A small critique of the pressure to monetize your hobbies
Admit it, you’ve heard this before. Either for a friend or for yourself, you’ve at least had the thought of using talent to make extra dough.
It just makes sense: you’re putting time aside during the day to do something you love, so you might as well be paid for it. Making candles with no intention of selling them after would be, in this world, a waste of time.
After all, you already lost all the time and effort to get you to a point where your designs are good enough for profit. So why not make up for it and start a small business as soon as possible?
With the rise of social media and online businesses, everyone can have a side hustle now.
E-commerce sites like Etsy also make it easier for creatives to sell online.
In a society where we are defined by our professions, we take a chance at monetizing everything we produce.
When people introduce themselves, the first thing they usually say after their name and age is their profession. There is a sense of accomplishment in adding “small-business owner” to their resume, instead of a hobby.
Essentially, that’s how our first hobbies started with after-school activities. But as we grow older, activities that require skills but don’t directly generate income tend to be put on the back-burner.
So what happens if we decide to use our leisure time to work more?
Hustle culture takes over and we feel like failures if we’re not working towards a goal.
After all, this is what we are brought up to believe in this capitalist economy where people are praised for working hard, and shamed for being lazy.
As I think about my past interests as an adult, I can’t help but realize that I tried to turn all of them into side hustles.
When I was interested in makeup, I looked up how to become a make-up artist and was ready to make that a side job.
And since I always loved to plan my friends and family’s birthday parties, everyone around me encouraged me to start an event planning business.

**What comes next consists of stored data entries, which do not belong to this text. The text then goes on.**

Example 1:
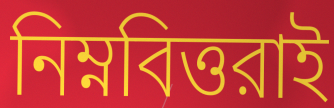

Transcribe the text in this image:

নিম্নবিত্তরাই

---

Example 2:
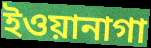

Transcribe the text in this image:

ইওয়ানাগা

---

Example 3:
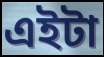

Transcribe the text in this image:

এইটা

We are always encouraged to find a career we love. If you hate your job, you’re viewed as unsuccessful, because, as they say, “if you love your job, you won’t have to work a day in your life.”
But when you turn your passions into work, your pastimes become chores.

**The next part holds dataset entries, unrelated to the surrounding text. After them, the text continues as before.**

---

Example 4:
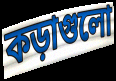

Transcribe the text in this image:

কড়াগুলো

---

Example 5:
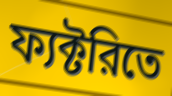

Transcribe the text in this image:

ফ্যক্টরিতেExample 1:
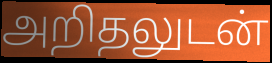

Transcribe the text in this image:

அறிதலுடன்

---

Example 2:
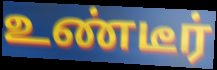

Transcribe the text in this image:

உண்டீர்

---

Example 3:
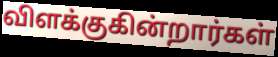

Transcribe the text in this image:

விளக்குகின்றார்கள்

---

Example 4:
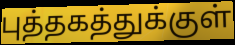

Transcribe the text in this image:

புத்தகத்துக்குள்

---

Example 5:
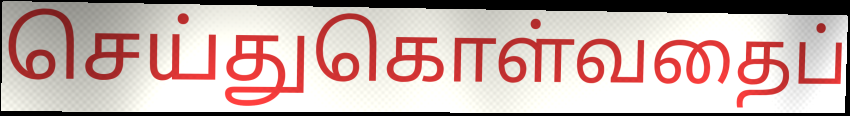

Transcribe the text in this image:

செய்துகொள்வதைப்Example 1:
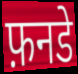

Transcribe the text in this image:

फ़नडे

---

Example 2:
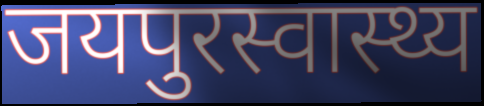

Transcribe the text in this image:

जयपुरस्वास्थ्य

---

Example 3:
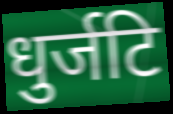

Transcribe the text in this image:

धुर्जटि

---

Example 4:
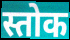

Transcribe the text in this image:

स्तोक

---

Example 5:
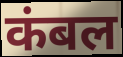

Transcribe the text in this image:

कंबलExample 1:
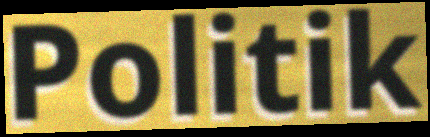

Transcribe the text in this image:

Politik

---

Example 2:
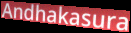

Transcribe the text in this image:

Andhakasura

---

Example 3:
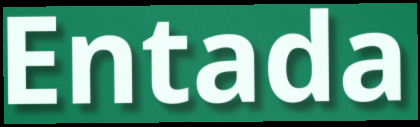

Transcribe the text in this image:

Entada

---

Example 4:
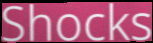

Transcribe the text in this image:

Shocks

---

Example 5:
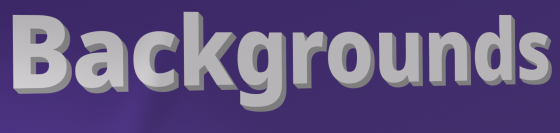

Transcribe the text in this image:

Backgrounds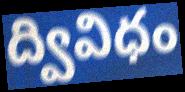
ద్వివిధం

Work includes deadlines, customer service, stress, and putting in effort even when you don’t feel like it, whereas a hobby is a voluntary choice to put time aside to do something that makes you forget about work.
When you turn a hobby into work, you might simply not enjoy it as much.
There is also an aspect of privilege that we tend to forget about. Making money from a hobby takes talent, and in order to grow and harvest talent, you need practice.
It takes time and practice to get your hobby to a point where it has monetary value.
And in a capitalist society where time is money, not everyone can have the leisure of taking time to pursue their hobbies.
This is all a vicious cycle that makes us lose sight of the reason why we start a hobby in the first place: an escape from work.